4 Codas and conclusion
The present issue raises crucial questions that should take centre stage in future diachronic research, namely how cultural and social factors generally interact with cognitive constraints and to what degree diachronic change can be accounted for by cognitive principles at all. We argue that one way to investigate this is to establish an important feedback loop between diachronic data and modern linguistic theory: on the one hand, it is possible that historical data are subject to the very same cognitive factors, and that these are unaffected by dynamic, cultural influences. In this case, the diachronic data provide important additional support for these principles. On the other hand, it is also possible that the role of certain cognitive constraints differs in historical texts from their present-day effect. Then, it is necessary to ask how far these differences can be explained by the different text production conditions, styles and (semi-conscious) writing conventions. Alternatively, we might even have to question the universality of some individual cognitive principles
The three coda articles by Margaret Winters (‘Psycho-historical linguistics: its context and potential’), Elly van Gelderen (‘Generative coda’) and Robert Dennis Fulk (‘Philological coda.

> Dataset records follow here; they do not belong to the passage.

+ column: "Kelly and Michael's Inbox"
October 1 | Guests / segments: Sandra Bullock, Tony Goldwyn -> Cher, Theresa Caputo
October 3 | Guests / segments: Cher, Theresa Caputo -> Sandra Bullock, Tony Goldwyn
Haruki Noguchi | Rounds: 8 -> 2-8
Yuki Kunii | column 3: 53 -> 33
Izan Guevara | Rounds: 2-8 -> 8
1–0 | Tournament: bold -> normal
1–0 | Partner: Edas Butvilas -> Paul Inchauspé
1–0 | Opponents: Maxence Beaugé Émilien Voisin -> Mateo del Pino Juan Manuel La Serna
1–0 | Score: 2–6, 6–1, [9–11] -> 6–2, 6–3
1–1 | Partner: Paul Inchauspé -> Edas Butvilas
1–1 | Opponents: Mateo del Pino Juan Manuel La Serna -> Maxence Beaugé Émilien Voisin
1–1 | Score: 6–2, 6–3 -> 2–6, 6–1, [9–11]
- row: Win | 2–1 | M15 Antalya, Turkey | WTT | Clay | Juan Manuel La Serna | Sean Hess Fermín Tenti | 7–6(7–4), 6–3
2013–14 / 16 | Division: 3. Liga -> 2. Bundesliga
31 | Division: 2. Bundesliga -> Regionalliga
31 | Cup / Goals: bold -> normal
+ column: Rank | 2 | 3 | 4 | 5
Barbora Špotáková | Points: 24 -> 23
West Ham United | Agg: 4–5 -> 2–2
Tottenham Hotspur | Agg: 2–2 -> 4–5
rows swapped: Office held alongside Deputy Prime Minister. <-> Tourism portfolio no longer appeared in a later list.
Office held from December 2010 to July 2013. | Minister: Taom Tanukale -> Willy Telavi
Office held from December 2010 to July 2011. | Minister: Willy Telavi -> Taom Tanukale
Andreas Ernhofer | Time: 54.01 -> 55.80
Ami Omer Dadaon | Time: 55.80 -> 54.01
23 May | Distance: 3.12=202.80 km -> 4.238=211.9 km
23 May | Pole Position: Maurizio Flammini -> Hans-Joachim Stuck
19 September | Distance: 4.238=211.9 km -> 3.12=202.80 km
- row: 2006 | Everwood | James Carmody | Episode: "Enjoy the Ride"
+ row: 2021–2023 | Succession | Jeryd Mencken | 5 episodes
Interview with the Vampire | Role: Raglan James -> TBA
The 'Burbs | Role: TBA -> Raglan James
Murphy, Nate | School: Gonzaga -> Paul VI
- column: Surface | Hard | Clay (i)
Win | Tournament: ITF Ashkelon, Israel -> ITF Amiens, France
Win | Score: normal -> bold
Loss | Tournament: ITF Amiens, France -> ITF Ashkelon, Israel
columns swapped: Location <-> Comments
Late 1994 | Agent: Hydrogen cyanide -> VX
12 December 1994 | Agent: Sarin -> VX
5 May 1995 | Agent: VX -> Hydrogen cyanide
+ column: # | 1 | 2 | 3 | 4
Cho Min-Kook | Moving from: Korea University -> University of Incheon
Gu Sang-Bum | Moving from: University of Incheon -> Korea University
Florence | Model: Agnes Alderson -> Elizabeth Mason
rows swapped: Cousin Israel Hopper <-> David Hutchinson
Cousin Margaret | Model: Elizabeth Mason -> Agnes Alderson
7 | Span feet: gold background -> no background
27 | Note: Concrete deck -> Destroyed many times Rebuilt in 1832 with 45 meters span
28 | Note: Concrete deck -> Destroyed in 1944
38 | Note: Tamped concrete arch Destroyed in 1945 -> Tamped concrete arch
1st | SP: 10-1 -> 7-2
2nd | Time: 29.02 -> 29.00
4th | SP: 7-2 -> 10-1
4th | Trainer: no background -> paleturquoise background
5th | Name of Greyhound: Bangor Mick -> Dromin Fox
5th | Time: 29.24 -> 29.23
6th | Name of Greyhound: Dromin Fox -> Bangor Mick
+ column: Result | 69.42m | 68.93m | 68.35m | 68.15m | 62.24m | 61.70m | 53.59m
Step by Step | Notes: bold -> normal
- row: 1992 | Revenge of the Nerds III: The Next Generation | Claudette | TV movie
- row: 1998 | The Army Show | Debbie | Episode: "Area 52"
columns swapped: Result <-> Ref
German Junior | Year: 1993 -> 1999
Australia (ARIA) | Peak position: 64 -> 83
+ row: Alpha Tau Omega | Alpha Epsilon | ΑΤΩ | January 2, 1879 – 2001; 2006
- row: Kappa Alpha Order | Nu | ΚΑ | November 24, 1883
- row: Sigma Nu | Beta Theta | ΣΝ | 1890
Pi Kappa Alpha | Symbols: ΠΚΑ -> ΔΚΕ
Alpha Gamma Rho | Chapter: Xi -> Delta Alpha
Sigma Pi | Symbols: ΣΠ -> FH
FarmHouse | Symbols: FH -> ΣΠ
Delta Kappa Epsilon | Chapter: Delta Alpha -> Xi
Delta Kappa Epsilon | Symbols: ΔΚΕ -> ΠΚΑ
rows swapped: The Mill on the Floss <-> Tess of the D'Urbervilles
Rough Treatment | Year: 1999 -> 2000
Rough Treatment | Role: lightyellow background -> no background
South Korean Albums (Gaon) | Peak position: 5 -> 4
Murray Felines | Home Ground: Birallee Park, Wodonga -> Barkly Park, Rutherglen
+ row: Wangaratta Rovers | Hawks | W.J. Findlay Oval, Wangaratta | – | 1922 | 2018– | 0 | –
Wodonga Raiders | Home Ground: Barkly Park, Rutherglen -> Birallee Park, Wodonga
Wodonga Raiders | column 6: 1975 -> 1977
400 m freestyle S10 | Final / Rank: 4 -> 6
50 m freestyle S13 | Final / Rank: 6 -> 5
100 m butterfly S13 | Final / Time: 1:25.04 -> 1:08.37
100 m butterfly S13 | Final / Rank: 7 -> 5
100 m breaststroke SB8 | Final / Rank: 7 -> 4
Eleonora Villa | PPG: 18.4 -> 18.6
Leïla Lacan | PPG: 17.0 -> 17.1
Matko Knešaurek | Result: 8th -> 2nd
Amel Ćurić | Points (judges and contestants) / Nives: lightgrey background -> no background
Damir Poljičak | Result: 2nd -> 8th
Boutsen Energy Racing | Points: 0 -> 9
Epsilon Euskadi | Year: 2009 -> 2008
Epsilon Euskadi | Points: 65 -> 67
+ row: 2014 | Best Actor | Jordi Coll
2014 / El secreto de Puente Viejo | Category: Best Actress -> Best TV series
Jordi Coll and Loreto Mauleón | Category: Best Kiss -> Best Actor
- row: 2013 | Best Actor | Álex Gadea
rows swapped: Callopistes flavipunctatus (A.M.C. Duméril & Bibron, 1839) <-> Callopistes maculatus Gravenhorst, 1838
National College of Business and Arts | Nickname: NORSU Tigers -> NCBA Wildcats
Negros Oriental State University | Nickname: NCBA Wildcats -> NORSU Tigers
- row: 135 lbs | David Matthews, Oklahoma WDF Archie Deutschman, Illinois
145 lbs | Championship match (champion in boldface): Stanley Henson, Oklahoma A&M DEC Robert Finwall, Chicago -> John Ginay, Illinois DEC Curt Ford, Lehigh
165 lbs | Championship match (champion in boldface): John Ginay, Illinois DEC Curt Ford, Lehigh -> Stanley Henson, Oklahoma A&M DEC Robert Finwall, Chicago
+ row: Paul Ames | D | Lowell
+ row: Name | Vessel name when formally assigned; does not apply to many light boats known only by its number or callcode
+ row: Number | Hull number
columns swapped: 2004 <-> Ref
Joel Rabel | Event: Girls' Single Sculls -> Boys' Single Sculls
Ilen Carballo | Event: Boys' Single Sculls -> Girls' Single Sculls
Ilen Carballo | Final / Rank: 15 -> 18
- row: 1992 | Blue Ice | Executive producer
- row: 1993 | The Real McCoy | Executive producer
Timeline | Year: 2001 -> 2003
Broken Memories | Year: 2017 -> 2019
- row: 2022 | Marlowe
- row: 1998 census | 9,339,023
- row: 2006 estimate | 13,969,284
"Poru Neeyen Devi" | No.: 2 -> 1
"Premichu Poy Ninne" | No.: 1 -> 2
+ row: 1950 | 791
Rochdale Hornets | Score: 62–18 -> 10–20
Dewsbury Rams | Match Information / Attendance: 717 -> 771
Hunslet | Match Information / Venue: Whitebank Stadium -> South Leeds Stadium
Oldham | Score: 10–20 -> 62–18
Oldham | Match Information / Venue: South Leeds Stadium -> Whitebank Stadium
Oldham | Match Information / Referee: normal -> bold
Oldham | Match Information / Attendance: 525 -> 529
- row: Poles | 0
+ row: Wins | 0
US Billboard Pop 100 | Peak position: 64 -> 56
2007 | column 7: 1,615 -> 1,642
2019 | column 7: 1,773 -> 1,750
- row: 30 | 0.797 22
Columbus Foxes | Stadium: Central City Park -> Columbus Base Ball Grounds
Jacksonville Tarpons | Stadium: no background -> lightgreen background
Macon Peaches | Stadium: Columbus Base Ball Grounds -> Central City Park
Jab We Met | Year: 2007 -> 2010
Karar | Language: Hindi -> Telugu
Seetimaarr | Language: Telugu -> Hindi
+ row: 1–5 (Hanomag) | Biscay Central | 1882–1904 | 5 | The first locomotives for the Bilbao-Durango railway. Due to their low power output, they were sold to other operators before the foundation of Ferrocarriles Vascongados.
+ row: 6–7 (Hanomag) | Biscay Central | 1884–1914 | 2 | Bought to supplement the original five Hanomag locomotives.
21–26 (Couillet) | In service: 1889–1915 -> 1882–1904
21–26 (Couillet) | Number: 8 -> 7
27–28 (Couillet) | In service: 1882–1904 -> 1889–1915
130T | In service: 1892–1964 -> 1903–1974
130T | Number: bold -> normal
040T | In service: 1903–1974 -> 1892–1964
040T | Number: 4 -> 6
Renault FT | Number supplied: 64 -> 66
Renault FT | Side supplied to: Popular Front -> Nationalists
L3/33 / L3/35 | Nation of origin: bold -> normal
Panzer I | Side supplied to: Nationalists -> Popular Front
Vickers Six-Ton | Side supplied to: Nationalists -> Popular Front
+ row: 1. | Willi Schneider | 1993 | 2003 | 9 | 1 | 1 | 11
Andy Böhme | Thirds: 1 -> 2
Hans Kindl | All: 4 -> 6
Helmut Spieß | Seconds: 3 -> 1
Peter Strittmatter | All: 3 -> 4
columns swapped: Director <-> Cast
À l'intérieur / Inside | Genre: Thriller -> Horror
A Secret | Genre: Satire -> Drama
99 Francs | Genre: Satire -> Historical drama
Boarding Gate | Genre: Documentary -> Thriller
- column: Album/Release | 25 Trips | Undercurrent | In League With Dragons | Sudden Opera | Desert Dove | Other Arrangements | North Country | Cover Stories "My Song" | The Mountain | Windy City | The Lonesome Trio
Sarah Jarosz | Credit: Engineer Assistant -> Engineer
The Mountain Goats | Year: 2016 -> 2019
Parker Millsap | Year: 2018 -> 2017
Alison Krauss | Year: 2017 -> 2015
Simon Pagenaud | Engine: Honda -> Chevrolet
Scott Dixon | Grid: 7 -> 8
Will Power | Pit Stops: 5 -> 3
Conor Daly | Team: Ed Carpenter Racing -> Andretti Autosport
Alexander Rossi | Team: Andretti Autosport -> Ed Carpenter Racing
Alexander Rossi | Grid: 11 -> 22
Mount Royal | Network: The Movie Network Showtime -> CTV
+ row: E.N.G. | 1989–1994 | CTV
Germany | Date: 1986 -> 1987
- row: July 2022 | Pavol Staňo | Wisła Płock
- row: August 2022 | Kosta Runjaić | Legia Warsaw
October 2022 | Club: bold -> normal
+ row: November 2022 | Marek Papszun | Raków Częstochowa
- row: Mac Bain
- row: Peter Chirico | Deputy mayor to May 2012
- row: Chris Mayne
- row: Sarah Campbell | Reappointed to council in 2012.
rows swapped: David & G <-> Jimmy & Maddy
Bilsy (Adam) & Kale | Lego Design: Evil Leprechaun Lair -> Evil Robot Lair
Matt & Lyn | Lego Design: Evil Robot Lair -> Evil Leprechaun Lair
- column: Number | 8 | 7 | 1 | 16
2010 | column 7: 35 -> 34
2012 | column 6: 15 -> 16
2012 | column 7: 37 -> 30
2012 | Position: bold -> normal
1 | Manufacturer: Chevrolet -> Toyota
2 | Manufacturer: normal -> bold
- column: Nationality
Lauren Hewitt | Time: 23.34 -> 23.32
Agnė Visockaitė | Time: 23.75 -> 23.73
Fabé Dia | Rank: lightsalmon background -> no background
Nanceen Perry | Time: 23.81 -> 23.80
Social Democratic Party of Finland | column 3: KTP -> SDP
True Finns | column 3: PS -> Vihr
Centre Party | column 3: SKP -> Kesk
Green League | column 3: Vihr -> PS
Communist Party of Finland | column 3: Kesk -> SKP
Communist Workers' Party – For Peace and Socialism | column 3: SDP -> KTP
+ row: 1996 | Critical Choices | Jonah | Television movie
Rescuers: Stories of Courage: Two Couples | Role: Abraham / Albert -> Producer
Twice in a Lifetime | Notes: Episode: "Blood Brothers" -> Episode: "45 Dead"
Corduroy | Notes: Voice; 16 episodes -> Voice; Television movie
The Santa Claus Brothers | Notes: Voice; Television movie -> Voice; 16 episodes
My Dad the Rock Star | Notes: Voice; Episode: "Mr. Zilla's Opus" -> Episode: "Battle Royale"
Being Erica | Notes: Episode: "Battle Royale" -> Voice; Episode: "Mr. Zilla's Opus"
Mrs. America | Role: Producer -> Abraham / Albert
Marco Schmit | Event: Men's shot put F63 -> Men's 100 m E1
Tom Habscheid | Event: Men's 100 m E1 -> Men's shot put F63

Noise: an appreciation’) not only critically assess these claims, they also highlight further important issues that need to be addressed by future research into historical cognitive linguistics: for example, that we still have much to learn about the human mind and its cognitive processes; that alternative frameworks put forward different and challenging accounts that we need to engage with; and that profound philological knowledge and work are still indispensable prerequisites for diachronic linguistic studies.
Historical cognitive linguistics can thus be said to be a fascinating and highly vibrant research field – but one where a lot of cognitive linguistic work still remains to be done.